Es ist wieder soweit. Das Jahr neigt sich langsam seinem Ende zu. Wie ein Leben, das still dahinfließt und schließlich versiegt. Ich steh wieder draußen auf dem Feld unter der alten Eiche, die schon so lange vor mir hier stand und die dem Wind noch Geschichten erzählen wird, wenn ich längst zu Staub zerfallen bin.
Unter mir sehe ich die umgepflügten Felder liegen. Ihre Erde, naß und schwer, liegt wie ein seltsamer Traum auf meiner Seele. Langsam zieht der Nebel vom See herauf und beginnt gnädig alles einzuhüllen. Lange stehe ich unter der Eiche und sehe zu ihren sich verfärbenden Blättern auf. Die Eicheln fallen im sanften Wind, der schon bald zum tosenden Sturm werden wird. Doch das Land weiß davon noch nichts.
Und die alte Eiche steht schweigend und hält all ihre Geheimnisse fest.

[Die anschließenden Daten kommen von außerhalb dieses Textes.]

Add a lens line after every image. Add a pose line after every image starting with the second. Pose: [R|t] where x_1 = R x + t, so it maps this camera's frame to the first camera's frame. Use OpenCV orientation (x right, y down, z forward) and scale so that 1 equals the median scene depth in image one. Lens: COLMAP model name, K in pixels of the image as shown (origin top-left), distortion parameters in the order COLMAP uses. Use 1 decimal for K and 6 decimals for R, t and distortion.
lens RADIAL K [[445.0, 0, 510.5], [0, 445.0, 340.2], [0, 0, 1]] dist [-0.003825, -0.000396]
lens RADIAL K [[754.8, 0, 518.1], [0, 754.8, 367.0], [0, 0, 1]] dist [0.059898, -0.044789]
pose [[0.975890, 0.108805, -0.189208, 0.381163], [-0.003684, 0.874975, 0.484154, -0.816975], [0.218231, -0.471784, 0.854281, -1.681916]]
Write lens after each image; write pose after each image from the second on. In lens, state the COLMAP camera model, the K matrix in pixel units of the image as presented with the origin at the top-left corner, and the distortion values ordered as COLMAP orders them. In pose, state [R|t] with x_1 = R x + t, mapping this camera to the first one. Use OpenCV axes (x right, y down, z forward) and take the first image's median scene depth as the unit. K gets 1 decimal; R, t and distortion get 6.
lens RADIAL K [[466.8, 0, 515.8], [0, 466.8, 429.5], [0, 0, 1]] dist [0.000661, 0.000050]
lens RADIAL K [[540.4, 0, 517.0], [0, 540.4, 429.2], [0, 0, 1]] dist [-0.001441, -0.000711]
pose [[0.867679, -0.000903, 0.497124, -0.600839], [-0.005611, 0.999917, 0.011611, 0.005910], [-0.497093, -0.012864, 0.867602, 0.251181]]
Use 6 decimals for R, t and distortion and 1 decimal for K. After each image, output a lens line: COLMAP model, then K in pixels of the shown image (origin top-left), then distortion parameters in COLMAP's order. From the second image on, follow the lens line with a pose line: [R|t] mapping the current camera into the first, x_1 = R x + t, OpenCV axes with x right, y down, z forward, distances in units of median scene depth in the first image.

Ich setze mich ins feuchte Gras und beginne zu weinen. So wie jedes Jahr um diese Zeit. Die Eiche weiß warum ich weine. Jahr um Jahr klagte ich ihr mein Leid. Doch Du die Du alles für mich warst, Du kommst nicht mehr zurück.
Der Herbst hat Dich einst in mein Leben geworfen und er hat Dich wieder mit sich fort genommen.
Oft war ich zu dieser Zeit mit Dir hier unter der Eiche. Sie hat Dich behütet und beschützt. Doch vor dem Unausweichlichen konnte sie Dich nicht beschützen.
Und so sitze ich nun, da sich das Laub verfärbt und das Land langsam in seinen Schlaf verfällt, unter der alten Eiche und träume mich in lange vergessene Zeiten zurück.